- _EXERCISE INPUT_
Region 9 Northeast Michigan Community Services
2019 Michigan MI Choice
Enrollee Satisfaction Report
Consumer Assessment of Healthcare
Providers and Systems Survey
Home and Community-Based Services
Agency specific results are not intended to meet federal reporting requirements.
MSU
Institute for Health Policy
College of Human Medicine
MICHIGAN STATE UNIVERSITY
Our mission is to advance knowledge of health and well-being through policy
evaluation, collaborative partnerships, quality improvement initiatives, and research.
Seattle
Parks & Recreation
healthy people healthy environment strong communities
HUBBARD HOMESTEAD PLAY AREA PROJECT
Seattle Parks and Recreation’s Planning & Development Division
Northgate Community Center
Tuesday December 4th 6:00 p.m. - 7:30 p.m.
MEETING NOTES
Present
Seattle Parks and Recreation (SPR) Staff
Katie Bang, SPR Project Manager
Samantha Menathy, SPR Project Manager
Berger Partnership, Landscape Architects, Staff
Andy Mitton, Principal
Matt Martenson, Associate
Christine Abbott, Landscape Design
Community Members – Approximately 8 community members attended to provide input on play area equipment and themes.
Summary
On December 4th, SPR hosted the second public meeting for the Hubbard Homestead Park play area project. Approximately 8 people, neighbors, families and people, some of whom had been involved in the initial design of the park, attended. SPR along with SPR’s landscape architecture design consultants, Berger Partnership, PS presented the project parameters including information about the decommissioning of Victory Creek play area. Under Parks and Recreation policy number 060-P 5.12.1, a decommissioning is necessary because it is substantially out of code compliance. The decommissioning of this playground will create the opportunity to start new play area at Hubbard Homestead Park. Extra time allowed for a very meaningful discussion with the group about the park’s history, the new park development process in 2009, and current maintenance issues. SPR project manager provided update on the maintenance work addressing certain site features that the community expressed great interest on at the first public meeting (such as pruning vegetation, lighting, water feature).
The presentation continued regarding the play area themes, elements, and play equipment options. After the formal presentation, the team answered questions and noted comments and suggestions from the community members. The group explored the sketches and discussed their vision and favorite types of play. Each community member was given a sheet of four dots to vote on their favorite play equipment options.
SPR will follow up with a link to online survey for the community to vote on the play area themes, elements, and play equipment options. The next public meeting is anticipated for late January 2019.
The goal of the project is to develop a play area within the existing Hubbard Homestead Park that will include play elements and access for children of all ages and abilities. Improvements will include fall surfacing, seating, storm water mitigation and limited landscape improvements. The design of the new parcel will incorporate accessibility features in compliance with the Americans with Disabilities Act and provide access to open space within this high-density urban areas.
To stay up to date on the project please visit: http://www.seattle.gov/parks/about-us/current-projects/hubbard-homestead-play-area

- _TASK TO COMPLETE_
Each line of the material should be repeated exactly as it reads.

- _REPLY TO THE TASK_
Region 9 Northeast Michigan Community Services
2019 Michigan MI Choice
Enrollee Satisfaction Report
Consumer Assessment of Healthcare
Providers and Systems Survey
Home and Community-Based Services
Agency specific results are not intended to meet federal reporting requirements.
MSU
Institute for Health Policy
College of Human Medicine
MICHIGAN STATE UNIVERSITY
Our mission is to advance knowledge of health and well-being through policy
evaluation, collaborative partnerships, quality improvement initiatives, and research.
Seattle
Parks & Recreation
healthy people healthy environment strong communities
HUBBARD HOMESTEAD PLAY AREA PROJECT
Seattle Parks and Recreation’s Planning & Development Division
Northgate Community Center
Tuesday December 4th 6:00 p.m. - 7:30 p.m.
MEETING NOTES
Present
Seattle Parks and Recreation (SPR) Staff
Katie Bang, SPR Project Manager
Samantha Menathy, SPR Project Manager
Berger Partnership, Landscape Architects, Staff
Andy Mitton, Principal
Matt Martenson, Associate
Christine Abbott, Landscape Design
Community Members – Approximately 8 community members attended to provide input on play area equipment and themes.
Summary
On December 4th, SPR hosted the second public meeting for the Hubbard Homestead Park play area project. Approximately 8 people, neighbors, families and people, some of whom had been involved in the initial design of the park, attended. SPR along with SPR’s landscape architecture design consultants, Berger Partnership, PS presented the project parameters including information about the decommissioning of Victory Creek play area. Under Parks and Recreation policy number 060-P 5.12.1, a decommissioning is necessary because it is substantially out of code compliance. The decommissioning of this playground will create the opportunity to start new play area at Hubbard Homestead Park. Extra time allowed for a very meaningful discussion with the group about the park’s history, the new park development process in 2009, and current maintenance issues. SPR project manager provided update on the maintenance work addressing certain site features that the community expressed great interest on at the first public meeting (such as pruning vegetation, lighting, water feature).
The presentation continued regarding the play area themes, elements, and play equipment options. After the formal presentation, the team answered questions and noted comments and suggestions from the community members. The group explored the sketches and discussed their vision and favorite types of play. Each community member was given a sheet of four dots to vote on their favorite play equipment options.
SPR will follow up with a link to online survey for the community to vote on the play area themes, elements, and play equipment options. The next public meeting is anticipated for late January 2019.
The goal of the project is to develop a play area within the existing Hubbard Homestead Park that will include play elements and access for children of all ages and abilities. Improvements will include fall surfacing, seating, storm water mitigation and limited landscape improvements. The design of the new parcel will incorporate accessibility features in compliance with the Americans with Disabilities Act and provide access to open space within this high-density urban areas.
To stay up to date on the project please visit: http://www.seattle.gov/parks/about-us/current-projects/hubbard-homestead-play-area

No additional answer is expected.